Visiblement piqué au vif, le diplomate européen Léon Delvaux répond : « Je trouve un peu gênant ce qu’a dit Monsieur Agli. L’UE a, par le passé, et continue à le faire aujourd’hui, des propositions d’accords. Ce ne sont pas des ultimatums (…) Effectivement, on peut constater que certains développements ne sont pas aussi favorables aux deux parties qu’on aurait pu l’espérer au départ, mais notre approche a été, demeure et sera celle d’une approche où les deux parties se retrouvent », explique-t-il.
Les résultats de ces accords conclus avec l’UE et la multiplication des acteurs, notamment asiatiques, favorisent aujourd’hui de nouvelles revendications africaines pour soutenir un développement inclusif et pérenne qui s’appuierait sur le tissu économique local.
PME et TPE au cœur des priorités stratégiques de l’Afrique avec l’UE
« Il est temps de sortir d’une relation diplomatique aimable », déclare l’ancien ministre Jean-Louis Borloo, appelant à une refondation complète de la relation euro-africaine. Sur ce point, tout le monde semble d’accord. Pour Patricia Augier, le postulat de départ pose problème. « Lorsqu’on parle d’intégration, cela réfère à la dimension commerciale (…) Doit-on viser une intégration commerciale ? De mon point de vue, pas du tout, car finalement, cela revient à confondre la finalité d’une politique économique avec l’un de ses moyens. Si nous continuons, nous allons dans le mur (…) Il faut une réflexion partagée, car jusqu’à présent, l’objectif de partenariat se confond avec les objectifs de l’UE. Ce ne sont pas des objectifs partagés ».
L’objectif premier du continent repose sur son industrialisation et sur le développement de ses chaînes de valeur locales via ses PME et TPE qui représentent « entre 85 % et 90 % du tissu économique », rappelle Mohamed Sami Agli. « C’est vers ces entreprises qu’il faut capitaliser le maximum de ressources et de moyens. Ces entreprises répondent à l’ancrage humain et au développement économique local. Le partenariat qui doit être revu entre l’Europe et l’Afrique -doit être- driver par ces questions », déclare-t-il, non sans préciser que « l’Afrique dont la population va doubler d’ici 2050 est un marché solvable ».
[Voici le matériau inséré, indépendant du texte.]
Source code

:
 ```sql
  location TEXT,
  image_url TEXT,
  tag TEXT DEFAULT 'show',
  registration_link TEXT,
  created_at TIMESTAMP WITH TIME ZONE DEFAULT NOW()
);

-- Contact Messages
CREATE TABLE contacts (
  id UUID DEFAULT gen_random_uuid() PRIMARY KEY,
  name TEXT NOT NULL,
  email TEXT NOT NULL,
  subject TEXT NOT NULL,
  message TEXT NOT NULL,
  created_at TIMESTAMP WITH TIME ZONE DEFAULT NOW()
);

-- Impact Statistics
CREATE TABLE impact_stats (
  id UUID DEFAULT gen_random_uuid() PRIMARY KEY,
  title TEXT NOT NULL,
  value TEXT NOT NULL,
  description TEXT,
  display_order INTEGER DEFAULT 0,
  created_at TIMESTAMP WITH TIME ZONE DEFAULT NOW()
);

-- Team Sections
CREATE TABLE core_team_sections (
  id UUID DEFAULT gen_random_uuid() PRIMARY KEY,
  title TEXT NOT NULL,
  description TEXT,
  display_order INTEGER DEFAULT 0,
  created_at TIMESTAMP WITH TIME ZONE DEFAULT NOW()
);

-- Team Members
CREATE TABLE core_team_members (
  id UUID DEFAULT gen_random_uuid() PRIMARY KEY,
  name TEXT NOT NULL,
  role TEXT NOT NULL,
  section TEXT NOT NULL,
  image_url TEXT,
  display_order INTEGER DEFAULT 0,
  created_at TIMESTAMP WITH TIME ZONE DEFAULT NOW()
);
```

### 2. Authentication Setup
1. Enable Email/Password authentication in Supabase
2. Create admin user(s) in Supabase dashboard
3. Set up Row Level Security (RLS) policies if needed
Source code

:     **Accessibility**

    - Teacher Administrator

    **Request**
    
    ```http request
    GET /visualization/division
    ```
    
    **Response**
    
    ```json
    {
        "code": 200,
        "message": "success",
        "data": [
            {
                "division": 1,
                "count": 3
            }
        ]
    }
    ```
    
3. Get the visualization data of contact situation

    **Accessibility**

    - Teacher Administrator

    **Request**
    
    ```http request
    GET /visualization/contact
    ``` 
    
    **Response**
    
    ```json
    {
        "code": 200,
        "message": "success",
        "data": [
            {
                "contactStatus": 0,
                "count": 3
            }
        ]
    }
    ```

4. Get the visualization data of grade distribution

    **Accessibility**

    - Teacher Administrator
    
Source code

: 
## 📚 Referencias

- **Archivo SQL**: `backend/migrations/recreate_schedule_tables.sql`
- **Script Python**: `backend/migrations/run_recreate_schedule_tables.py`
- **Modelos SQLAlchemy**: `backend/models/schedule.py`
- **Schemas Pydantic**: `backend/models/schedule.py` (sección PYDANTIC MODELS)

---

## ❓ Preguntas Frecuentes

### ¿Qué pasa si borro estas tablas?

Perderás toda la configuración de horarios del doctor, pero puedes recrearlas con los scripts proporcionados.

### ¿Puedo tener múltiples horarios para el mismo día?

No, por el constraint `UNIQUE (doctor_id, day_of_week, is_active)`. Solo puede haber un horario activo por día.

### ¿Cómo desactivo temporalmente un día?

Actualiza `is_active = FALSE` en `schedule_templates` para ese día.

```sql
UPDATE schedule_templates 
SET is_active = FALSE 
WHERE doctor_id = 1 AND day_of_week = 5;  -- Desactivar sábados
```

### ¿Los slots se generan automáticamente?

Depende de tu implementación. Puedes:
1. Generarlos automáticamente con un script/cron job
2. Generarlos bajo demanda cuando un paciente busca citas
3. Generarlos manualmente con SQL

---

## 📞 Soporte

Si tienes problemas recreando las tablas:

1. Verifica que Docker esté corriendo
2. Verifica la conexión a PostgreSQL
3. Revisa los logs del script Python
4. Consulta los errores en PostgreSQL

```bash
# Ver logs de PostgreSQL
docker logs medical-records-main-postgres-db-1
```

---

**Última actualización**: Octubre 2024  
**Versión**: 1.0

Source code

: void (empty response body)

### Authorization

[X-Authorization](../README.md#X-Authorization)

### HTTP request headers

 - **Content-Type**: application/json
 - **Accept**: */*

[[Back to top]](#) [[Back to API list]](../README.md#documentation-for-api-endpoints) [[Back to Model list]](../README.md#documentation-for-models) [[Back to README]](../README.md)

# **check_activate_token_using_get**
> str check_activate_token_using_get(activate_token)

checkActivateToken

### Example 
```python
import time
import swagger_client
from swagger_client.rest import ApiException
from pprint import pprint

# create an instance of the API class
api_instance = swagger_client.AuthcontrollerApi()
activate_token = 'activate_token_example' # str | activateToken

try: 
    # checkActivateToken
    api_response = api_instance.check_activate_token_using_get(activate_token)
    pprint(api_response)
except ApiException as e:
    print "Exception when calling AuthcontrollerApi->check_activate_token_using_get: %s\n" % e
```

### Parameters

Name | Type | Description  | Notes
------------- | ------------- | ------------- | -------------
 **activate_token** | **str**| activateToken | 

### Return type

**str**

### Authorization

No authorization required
Placer les TPE-PME au centre de la nouvelle relation UA-UE est également l’une des priorités avancées le 10 janvier dernier par Mohamed El-Kettani, le PDG d’Attijariwafa Bank. « Nous avons un défi majeur qui consiste à redéfinir une vision commune -relative à des- domaines d’interdépendances et de défis à relever (…) Le premier axe repose sur l’emploi des jeunes et l’investissement avec un focus particulier sur les TPE, PME et PMI. Dans la culture du continent africain, elles jouent un rôle primordial dans la création d’emplois et l’inclusion des jeunes dans le circuit économique. Dans ce sens, les stratégies d’entrepreneuriat représentent un levier très important sur lequel l’Afrique devra travailler, notamment en coopération avec l’UE », précise le banquier marocain.
Aujourd’hui, l’Afrique exige de nouveaux accords commerciaux qui lui permettront d’accompagner son développement à la base, à travers la structuration de ses chaînes de valeur et le renforcement de ses ressources humaines pour répondre aux besoins d’une jeunesse qui croît de façon exponentielle. Cette stratégie rejoint par ailleurs, un objectif partagé par l’UA et l’UE, car l’emploi sur le continent impactera de facto les mouvements de populations vers une Europe où la question migratoire alimente les débats politiques, sur fond de crispations économiques.